Chinese refineries began to reduce purchases of Russian oil after US sanctions: Bloomberg
Chinese refiners have begun to cut purchases of Russian oil after the United States and other Western powers imposed new sanctions on Russia’s top producers and some of their customers, Bloomberg reported.
State-owned companies Sinopec and PetroChina have already cut back on several shipments after the United States added Rosneft and Lukoil to sanctions last month. Even smaller private refiners are temporarily halting purchases, fearing they could be hit with sanctions. This is what happened to Shandong Yulong Petrochemical Co., which was recently sanctioned by the UK and the European Union.
Russian ESPO crude oil has been hit the hardest, with its price plummeting. Rystad Energy AS estimates that the cut in supplies is around 400,000 barrels per day, or about 45% of Russian oil exports to China.

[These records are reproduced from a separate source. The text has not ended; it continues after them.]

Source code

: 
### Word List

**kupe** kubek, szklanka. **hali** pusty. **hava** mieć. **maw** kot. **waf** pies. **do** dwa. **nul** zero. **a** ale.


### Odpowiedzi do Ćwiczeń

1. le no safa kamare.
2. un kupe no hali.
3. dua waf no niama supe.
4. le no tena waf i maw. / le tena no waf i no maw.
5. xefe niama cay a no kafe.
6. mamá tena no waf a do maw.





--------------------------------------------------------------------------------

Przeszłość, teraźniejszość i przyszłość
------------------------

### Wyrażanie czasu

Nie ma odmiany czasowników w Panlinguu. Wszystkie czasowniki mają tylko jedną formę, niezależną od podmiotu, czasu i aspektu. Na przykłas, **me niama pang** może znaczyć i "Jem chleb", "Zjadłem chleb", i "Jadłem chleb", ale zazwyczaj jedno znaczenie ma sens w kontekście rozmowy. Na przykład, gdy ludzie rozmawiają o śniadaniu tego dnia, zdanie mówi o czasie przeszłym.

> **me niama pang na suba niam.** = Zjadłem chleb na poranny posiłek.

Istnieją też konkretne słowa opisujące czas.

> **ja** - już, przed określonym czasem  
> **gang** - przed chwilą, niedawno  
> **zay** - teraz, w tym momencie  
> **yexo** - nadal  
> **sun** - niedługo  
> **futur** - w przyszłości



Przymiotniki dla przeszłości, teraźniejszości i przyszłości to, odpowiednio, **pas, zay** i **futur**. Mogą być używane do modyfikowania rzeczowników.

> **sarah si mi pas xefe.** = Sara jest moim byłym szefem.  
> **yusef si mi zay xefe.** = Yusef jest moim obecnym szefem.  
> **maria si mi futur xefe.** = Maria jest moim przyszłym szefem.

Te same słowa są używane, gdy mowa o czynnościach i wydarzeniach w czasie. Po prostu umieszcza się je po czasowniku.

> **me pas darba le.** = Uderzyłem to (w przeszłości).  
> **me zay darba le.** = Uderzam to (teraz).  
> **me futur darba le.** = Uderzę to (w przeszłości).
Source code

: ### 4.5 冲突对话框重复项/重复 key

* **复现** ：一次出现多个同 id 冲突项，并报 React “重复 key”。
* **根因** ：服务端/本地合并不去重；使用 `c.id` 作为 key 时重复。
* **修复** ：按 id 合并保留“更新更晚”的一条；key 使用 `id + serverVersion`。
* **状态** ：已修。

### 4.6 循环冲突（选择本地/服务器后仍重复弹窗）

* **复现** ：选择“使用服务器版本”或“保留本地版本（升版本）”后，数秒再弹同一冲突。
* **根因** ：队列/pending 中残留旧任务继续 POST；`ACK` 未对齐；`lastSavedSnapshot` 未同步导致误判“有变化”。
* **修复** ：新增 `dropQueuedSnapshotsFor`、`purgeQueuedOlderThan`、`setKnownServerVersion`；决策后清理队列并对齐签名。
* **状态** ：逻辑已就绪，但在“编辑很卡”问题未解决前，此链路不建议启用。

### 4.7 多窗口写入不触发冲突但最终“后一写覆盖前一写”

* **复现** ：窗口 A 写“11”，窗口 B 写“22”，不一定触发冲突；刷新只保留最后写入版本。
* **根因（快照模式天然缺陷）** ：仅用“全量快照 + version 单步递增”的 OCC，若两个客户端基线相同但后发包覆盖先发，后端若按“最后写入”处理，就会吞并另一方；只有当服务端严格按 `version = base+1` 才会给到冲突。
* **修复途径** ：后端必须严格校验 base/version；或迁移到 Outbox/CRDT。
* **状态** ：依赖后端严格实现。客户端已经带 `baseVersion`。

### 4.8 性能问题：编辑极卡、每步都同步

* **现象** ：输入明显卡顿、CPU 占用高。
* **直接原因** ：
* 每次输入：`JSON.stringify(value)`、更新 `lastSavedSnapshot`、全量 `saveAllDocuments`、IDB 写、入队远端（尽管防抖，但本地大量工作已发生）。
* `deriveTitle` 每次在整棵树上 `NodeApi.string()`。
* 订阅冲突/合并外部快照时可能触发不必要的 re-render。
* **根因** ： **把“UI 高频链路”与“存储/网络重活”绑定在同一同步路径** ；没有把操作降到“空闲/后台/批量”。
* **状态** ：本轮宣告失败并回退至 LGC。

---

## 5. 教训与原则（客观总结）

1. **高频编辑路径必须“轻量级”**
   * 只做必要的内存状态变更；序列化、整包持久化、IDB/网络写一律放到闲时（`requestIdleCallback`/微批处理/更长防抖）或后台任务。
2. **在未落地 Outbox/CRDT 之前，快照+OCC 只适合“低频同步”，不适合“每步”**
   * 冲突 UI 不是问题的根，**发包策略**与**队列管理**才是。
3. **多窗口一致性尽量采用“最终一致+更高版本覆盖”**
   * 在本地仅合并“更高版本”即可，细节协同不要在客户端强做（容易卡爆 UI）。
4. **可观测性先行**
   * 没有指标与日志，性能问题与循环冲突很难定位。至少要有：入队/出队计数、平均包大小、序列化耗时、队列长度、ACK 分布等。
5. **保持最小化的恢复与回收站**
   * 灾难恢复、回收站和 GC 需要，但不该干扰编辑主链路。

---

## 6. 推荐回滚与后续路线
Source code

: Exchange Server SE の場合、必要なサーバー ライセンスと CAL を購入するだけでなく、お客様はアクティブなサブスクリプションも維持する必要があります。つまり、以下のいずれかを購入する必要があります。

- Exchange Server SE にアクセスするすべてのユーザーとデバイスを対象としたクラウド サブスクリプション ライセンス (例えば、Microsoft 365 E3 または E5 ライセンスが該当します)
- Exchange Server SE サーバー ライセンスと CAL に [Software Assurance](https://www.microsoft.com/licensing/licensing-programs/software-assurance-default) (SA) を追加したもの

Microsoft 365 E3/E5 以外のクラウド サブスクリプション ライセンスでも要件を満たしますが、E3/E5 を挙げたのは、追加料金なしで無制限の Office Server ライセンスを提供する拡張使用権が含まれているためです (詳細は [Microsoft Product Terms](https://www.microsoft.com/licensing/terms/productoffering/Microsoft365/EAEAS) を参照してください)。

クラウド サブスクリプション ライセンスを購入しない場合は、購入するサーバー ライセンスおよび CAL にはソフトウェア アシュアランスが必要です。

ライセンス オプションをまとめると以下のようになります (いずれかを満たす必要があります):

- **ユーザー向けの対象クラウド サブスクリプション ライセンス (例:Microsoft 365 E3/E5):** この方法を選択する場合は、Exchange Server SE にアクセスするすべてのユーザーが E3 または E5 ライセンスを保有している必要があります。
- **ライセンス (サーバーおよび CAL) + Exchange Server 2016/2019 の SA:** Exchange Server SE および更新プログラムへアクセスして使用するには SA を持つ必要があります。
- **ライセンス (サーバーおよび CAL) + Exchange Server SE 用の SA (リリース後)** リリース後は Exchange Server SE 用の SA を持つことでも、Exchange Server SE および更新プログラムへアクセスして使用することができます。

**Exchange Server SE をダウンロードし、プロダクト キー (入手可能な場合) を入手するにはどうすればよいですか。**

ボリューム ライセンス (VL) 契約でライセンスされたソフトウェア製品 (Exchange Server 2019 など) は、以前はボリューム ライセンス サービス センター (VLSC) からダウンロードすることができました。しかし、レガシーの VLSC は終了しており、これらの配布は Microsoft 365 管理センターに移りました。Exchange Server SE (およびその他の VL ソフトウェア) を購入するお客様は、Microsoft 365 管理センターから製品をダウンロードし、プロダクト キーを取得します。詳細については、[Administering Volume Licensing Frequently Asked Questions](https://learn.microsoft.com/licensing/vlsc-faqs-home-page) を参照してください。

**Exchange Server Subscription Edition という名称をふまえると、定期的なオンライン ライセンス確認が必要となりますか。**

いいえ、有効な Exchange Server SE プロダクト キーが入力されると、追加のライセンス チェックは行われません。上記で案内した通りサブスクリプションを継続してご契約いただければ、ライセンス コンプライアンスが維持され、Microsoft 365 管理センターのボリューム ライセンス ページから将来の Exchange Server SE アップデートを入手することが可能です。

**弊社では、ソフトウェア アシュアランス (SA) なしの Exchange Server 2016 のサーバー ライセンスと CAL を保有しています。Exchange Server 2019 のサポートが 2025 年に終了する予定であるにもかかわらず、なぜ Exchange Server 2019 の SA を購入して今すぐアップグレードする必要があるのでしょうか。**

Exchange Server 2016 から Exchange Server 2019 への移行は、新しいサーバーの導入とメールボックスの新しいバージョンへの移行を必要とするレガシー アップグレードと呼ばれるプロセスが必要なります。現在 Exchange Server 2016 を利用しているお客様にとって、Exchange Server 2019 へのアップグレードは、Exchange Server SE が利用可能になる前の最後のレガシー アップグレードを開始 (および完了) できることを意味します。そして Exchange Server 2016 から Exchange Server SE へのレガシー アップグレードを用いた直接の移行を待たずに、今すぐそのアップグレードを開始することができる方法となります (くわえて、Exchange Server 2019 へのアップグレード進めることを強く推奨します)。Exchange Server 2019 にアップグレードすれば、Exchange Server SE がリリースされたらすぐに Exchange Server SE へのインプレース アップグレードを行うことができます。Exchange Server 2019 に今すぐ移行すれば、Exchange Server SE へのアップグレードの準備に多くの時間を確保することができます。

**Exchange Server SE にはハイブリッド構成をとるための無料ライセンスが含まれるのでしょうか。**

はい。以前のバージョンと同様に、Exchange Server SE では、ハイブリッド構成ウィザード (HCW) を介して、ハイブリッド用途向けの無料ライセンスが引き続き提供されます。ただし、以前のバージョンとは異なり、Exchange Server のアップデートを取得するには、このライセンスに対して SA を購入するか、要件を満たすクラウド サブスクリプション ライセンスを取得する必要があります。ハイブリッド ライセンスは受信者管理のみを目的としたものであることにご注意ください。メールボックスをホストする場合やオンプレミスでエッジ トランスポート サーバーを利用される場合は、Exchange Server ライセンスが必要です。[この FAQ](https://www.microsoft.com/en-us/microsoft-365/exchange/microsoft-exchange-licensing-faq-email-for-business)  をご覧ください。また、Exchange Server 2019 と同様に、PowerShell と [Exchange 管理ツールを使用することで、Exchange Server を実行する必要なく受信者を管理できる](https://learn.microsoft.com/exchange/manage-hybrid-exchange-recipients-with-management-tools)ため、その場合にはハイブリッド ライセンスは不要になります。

Russia has previously maintained its position as China’s main oil supplier thanks to significant discounts imposed after sanctions over its invasion of Ukraine. But the US and its allies are now stepping up pressure, expanding sanctions not only on Russian producers but also on their buyers. The aim is to reduce Moscow’s oil revenues and limit its ability to finance a war.
With China remaining the world’s largest importer of crude, the reduction in Russian purchases could open up new opportunities for other exporters, including the United States. Last week, Washington and Beijing agreed to a trade truce during a meeting between US President Donald Trump and Chinese leader Xi Jinping.